APPROACH AND METHODOLOGY
Conventional pre-service methods, such as full-time, onsite teacher education colleges, are hard-pressed to meet the learning and training needs of the current teaching workforce in Haiti. Innovative approaches such as eLearning and distance learning, a field of education that aims to deliver education to students who are not physically 'on site' in a traditional classroom or campus, need to be considered as a national option for upgrading levels of training amongst practicing teachers who have not received formal education.
This Institute, Institut National pour la Formation des Enseignants (INFE), is designed to assist Haiti and the Ministry of Education (MoE) in delivering quality education through qualifying untrained teachers. The Institute will capitalize on Hibernia College's experience in delivering teacher education through distance mediums and Quisqueya University's experience of delivering third level education in Haiti.
Rather than focusing on replacing all existing untrained teachers that are in the Haitian system with newly qualified teachers to reach EFA goals by 2015, INFE aims to up-skill and certify unqualified teachers and retain them in the system. The Institute will offer two qualifications including a Certificate and a Diploma in Education, both consisting of twelve months of study. Upon successful completion of the Diploma, teachers will be eligible to sit the National Teaching Certificate exam. Teachers who do not pass the entrance exam for the certificate program will complete a one year Foundation Studies course. The program will be delivered through a blend of face-to-face and distance learning. Teachers will be able to remain working in their schools while participating in the course. These teachers will study up to 50% of the course through distance methods. They will also attend onsite, traditional lectures and workshops. The certificate and Diploma both consist of 66 days of study and teaching practice. Onsite lectures will make up 23 days. These lectures will take place at satellite learning centers, such as the EFECAP centers, situated in each department of Haiti.
The Institute will work collaboratively with national pre-service training programs in order to achieve the objectives set out by the Ministry of Education in the new Education Commission reform plan for improving human capital within the Haitian education system.
IMPLEMENTATION, TIMELINE, AND DELIVERABLES
From September 2010 to September 2011, Quisqueya University and Hibernia College intends to complete the design, planning and preparation phase for the Institute as well as training for the teachers of the first 20 schools.
The initial phase includes recruiting a core team of Haitian experts to lead the program and build partnerships in the fields of education, technology, publishing, connectivity, teacher education and curriculum design. The Institute also endeavors to partner with the Ministry of Education in Haiti and work with the Presidential Commission for Education Reform.
Following this phase, these partnerships will be utilized to assemble the core elements of the program. Each of the three year-long courses will be designed, reviewed and completed. The programs will be approved by the Ministry of Education in Haiti and accredited by the Institute's International Board of Education Experts. This Board will include Jacky Lumarque, Rector of Quisqueya University, and Dr. Sean Rowland, President of Hibernia College as Co-chairs, as well as other international education specialists. The Institute will recruit and train 150 trainer educators as well as equipping up to 50 training centers nationwide. These centers will be supplied with the necessary technology, connectivity and classroom space to deliver the program in each locale.

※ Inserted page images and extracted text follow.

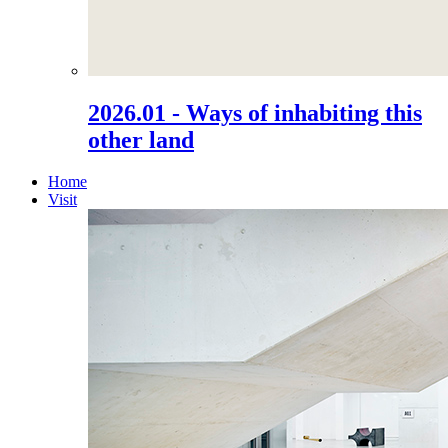
2026.01 - Ways of inhabiting this
other land
Home
Visit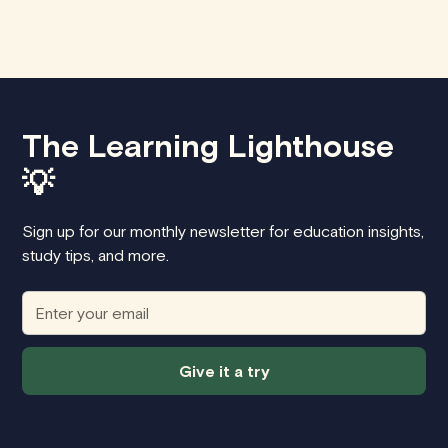
The Learning Lighthouse
💡
Sign up for our monthly newsletter for education insights,
study tips, and more.
Give it a try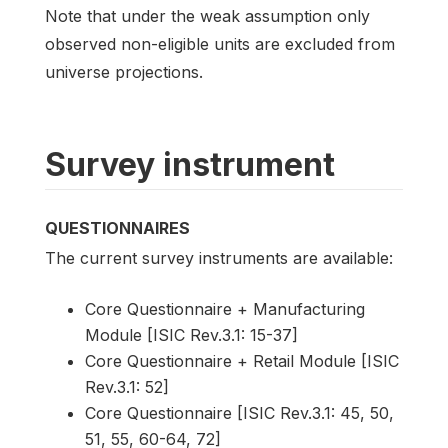
Note that under the weak assumption only
observed non-eligible units are excluded from
universe projections.
Survey instrument
QUESTIONNAIRES
The current survey instruments are available:
Core Questionnaire + Manufacturing
Module [ISIC Rev.3.1: 15-37]
Core Questionnaire + Retail Module [ISIC
Rev.3.1: 52]
Core Questionnaire [ISIC Rev.3.1: 45, 50,
51, 55, 60-64, 72]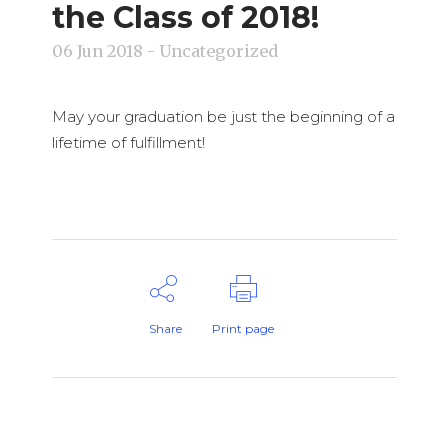
the Class of 2018!
06 Jun 2018
- Uncategorized
May your graduation be just the beginning of a
lifetime of fulfillment!
Share
Print page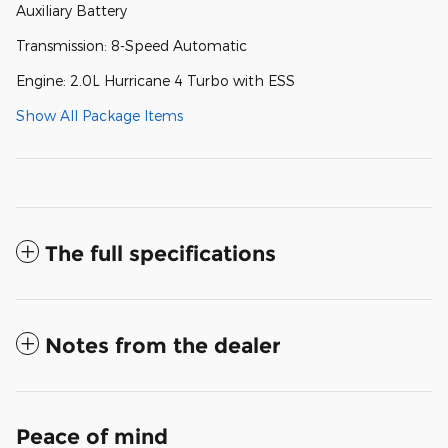
Auxiliary Battery
Transmission: 8-Speed Automatic
Engine: 2.0L Hurricane 4 Turbo with ESS
Show All Package Items
The full specifications
Notes from the dealer
Peace of mind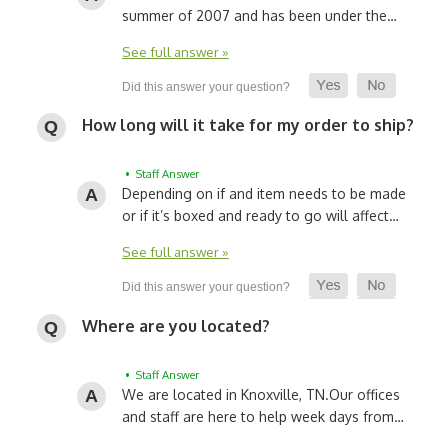
summer of 2007 and has been under the…
See full answer »
How long will it take for my order to ship?
• Staff Answer
Depending on if and item needs to be made
or if it’s boxed and ready to go will affect…
See full answer »
Where are you located?
• Staff Answer
We are located in Knoxville, TN.
Our offices
and staff are here to help week days from…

The Institute will deliver a national information campaign to ensure that teachers around the country will have a clear understanding about what the program entails, how they can take part in it, and how they will benefit from it. The Institute will begin delivering the teacher education program during in 2010 with an initial twenty schools, two in each of the ten departments of Haiti.
The first intake of 1000 teachers will commence in September 2011. Two months prior to this, the Institute will focus on recruiting teachers, holding entrance examinations and registering successful students.
From 2010-2015, the Institute will have completed all the center facilities, four in each of the ten departments with an extra six in the West department to cater for the population density. The Institute will also have recruited and trained 250 trainers and supervisors that will implement the program. Training the trainers will be a continuous process as a percentage of trainers will continuously need to be replaced.
In 2015, the Institute will have enrolled 22,000 educators and certified 8,550 teachers. In 2020, after ten years of operation, the Institute will have enrolled 59,500 educators and certified 40,050 teachers. This is based on a 90% success rate.
An uneducated workforce is a key contributing factor to Haiti's stagnant social and economic development. Of its nine million inhabitants, just below half are illiterate. According to USAID in 2007, the literacy rate of 47% is the lowest in the region. Haiti counts 15,200 primary schools, of which 15% are public and 85% are private and managed by communities, religious organizations or NGOs. The enrollment rate for primary school is at 67%, of which less than 35% reach sixth grade, the final year of primary school. Secondary schools enroll 20% of eligible-age children and 12 in every 1000 go on to third level education.
The lack of trained teachers is a core indicator for the low quality of education in Haiti. According to the World Bank, approximately 400 new teachers are certified by the Ministry of Education (MENFP) each year, versus a need for over 2000 teachers annually to achieve Education For All (EFA) by 2015. An estimated 79% of current primary school teachers have no formal teacher training and an estimated ten percent of those teaching in rural areas have no more than a lower secondary education.